Ma non si può ignorare che sono passati quasi 50 anni dal famoso “divorzio” Tesoro-Bankitalia (addirittura è dal 1951 che la Fed non è più subordinata al Dipartimento del Tesoro, col vincolo di finanziare il debito pubblico e tenere i tassi bassi) e che forse molte dinamiche possono essere cambiate e che certi assetti istituzionali possono essere almeno ridiscussi.

La storia degli Usa è costellata di continui scontri tra l’amministrazione in carica e la Fed. Da Harry Truman a Lyndon Johnson a Richard Nixon a Ronald Reagan, gli scontri sono stati numerosi. Tra tutti si ricorda proprio quello tra Nixon e Arthur Burns, a cui, per aver ceduto alle pressioni di Nixon per ridurre i tassi, si attribuisce l’origine della grande inflazione degli anni ’70.
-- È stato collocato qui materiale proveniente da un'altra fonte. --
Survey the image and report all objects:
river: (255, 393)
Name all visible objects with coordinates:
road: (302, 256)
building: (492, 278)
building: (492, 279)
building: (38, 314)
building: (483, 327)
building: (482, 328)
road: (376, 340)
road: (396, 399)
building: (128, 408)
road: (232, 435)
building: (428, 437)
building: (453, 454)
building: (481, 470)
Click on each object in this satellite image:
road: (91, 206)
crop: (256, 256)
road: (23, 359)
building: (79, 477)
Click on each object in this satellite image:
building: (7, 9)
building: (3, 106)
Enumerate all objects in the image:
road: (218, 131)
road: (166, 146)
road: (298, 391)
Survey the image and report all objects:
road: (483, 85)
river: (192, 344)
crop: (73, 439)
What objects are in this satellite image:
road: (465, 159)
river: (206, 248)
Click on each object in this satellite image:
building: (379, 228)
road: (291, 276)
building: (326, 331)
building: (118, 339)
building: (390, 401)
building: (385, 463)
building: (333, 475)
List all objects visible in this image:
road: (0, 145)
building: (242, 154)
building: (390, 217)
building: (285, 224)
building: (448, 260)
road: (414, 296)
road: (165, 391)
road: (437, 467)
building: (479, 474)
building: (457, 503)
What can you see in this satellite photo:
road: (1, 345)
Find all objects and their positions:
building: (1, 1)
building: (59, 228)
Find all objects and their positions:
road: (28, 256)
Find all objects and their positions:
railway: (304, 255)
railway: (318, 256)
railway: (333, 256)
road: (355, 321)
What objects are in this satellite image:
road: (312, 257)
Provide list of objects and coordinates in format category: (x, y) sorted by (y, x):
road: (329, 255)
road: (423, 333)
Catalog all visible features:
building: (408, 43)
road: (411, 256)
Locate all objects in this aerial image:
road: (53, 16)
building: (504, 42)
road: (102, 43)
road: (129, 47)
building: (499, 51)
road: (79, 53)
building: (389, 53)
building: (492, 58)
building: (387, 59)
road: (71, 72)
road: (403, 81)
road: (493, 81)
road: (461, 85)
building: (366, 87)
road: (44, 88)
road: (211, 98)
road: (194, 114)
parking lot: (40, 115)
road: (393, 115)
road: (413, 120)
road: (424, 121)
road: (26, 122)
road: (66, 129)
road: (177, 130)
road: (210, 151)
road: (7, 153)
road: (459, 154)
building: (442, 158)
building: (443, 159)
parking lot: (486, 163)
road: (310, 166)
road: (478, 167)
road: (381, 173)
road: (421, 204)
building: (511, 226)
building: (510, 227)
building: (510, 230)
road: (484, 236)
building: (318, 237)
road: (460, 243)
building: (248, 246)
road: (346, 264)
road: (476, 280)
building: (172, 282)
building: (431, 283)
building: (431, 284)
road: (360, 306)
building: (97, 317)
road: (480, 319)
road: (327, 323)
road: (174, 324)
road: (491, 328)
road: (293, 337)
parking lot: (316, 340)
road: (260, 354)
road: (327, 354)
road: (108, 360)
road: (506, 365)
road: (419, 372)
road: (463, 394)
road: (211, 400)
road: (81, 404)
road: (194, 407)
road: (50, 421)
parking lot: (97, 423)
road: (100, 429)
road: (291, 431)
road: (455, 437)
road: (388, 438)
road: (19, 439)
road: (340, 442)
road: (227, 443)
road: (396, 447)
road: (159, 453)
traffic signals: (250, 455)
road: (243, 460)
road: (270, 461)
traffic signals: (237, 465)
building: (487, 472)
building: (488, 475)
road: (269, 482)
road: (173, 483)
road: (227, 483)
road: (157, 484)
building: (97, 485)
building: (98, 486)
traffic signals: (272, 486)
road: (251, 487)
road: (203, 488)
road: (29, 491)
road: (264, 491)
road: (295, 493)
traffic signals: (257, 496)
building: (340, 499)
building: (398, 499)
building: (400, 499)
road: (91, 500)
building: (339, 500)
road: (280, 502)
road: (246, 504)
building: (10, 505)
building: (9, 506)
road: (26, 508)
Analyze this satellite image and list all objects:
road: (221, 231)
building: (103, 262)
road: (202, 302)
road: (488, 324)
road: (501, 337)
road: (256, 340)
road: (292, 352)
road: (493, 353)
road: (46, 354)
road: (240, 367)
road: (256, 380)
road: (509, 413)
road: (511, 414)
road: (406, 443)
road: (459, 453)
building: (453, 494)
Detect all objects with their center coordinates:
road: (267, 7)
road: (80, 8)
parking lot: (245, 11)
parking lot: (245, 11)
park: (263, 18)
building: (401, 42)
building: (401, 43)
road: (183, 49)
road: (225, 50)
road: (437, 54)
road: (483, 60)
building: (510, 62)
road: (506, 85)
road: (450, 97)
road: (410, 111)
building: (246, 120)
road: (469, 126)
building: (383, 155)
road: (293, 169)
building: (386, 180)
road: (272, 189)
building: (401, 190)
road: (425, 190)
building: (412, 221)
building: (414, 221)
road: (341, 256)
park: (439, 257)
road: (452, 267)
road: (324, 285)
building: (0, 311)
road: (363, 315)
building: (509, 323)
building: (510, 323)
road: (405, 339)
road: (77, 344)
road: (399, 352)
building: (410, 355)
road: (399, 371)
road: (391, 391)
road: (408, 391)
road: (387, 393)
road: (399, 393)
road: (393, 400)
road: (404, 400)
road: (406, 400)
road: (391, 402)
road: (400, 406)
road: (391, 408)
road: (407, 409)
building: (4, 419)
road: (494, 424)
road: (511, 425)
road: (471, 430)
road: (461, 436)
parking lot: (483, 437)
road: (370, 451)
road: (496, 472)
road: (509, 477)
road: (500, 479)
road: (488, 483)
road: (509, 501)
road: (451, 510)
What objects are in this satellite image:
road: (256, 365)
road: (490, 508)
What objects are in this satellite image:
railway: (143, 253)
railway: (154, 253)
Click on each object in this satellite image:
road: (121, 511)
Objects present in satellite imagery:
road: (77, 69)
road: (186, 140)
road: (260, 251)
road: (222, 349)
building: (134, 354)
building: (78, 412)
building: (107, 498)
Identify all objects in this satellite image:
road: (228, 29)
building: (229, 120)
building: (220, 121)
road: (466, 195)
Però non si può fingere di ignorare che Powell e la Bce hanno entrambi una recente storia di previsioni sbagliate e azioni rivelatesi inefficaci o peggio dannose. Non sono degli infallibili Ottimati. Ma è un dibattito che stenta a decollare, come accade spesso quando si mettono in dubbio i dogmi, perché si citano le esperienze di Turchia e Argentina, senza cogliere le differenze di scala e tempi.

Però, non proprio sottotraccia, negli Usa il dibattito c’è e sul Financial Times ha ricevuto adeguato rilievo Curtis Yarvin, blogger e influente consulente politico di Elon Musk, molto letto e ascoltato nel “cerchio magico” di Trump, che ha parlato recentemente di fusione tra Fed e Tesoro. Un evento che ridisegnerebbe gli equilibri finanziari mondiali e ci porta a credere che il confronto tra Trump-Powell sia solo la prima scaramuccia di una lunga battaglia dall’esito totalmente incerto.